Worldwide, the demand for alternative fuels is huge. In the United States the demand is critical. The United States has roughly 6 percent of the world’s population, but consumes nearly 25 percent of all the fossil fuel produced worldwide.
The fossil fuel supply is finite and emerging nations, especially China and India have dramatically increased fossil fuel use. Within the past decade, China has surpassed Japan, Russia and Germany to become the world’s second largest consumer of petroleum products, though still only using 7 percent of world production. India has gone from virtually no use (on a worldwide scale) to using 2.5 percent of world production.
Perhaps of greatest concern is that nearly 25 percent of the world oil reserves are in Saudi Arabia, with large percentages in Iraq, Iran and other Middle East countries with strained political relationships with the United States.
“There is no silver bullet solution to our fuel crisis, more like silver buckshot,” says Phillip Badger, president of General Bioenergy Inc., in Florence, Ala.
Badger contends that biodiesel will be one of the silver buckshot. Biomass and starch and sugar conversions, such as ethanol, will be the primary sources of alternative fuel.
Badger says that anything made from petroleum can be made from biomass. In the United States the goal is to produce 1.3 billion metric tons of biomass by 2030. Cellulose, starch and sugar from biomass can replace one-third of total U.S. oil use by 2030.

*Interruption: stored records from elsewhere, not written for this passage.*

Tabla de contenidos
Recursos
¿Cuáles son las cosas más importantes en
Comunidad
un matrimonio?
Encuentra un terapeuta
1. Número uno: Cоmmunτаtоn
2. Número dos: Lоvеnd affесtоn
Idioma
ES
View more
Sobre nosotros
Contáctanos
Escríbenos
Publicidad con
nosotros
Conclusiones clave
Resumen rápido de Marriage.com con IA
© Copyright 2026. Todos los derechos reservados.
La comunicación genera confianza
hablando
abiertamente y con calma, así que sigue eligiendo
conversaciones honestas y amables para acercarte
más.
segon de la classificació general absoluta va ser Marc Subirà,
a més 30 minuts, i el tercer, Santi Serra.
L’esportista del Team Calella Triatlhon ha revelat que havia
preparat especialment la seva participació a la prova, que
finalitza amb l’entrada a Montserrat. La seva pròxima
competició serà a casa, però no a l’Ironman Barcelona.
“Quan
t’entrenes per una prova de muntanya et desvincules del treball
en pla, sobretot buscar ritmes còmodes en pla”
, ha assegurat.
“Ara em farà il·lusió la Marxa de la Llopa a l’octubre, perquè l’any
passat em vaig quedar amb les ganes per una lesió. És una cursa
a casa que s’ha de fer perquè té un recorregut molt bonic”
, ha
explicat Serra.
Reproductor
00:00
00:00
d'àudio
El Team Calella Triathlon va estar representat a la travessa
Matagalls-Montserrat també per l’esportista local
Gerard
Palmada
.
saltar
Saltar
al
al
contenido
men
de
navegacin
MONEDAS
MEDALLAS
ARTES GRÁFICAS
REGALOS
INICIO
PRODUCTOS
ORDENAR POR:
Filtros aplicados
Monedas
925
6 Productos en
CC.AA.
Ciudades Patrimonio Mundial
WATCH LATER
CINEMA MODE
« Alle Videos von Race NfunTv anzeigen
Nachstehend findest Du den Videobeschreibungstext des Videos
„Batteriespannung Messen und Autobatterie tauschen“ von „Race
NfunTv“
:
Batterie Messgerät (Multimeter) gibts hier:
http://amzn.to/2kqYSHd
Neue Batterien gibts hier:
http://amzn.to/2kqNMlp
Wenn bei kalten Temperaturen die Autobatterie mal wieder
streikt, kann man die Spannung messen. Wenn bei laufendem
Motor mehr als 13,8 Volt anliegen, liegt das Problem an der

Currently, Americans use roughly 120 billion gallons of gas annually. Ethanol plants in the United States currently produce approximately 4.5 billion gallons annually, with 84 percent coming from corn. Ethanol production is predicted to top out at near 12 billion gallons per year in the next five years. If production reaches 15-17 billion gallons per year, corn-based food production will be affected.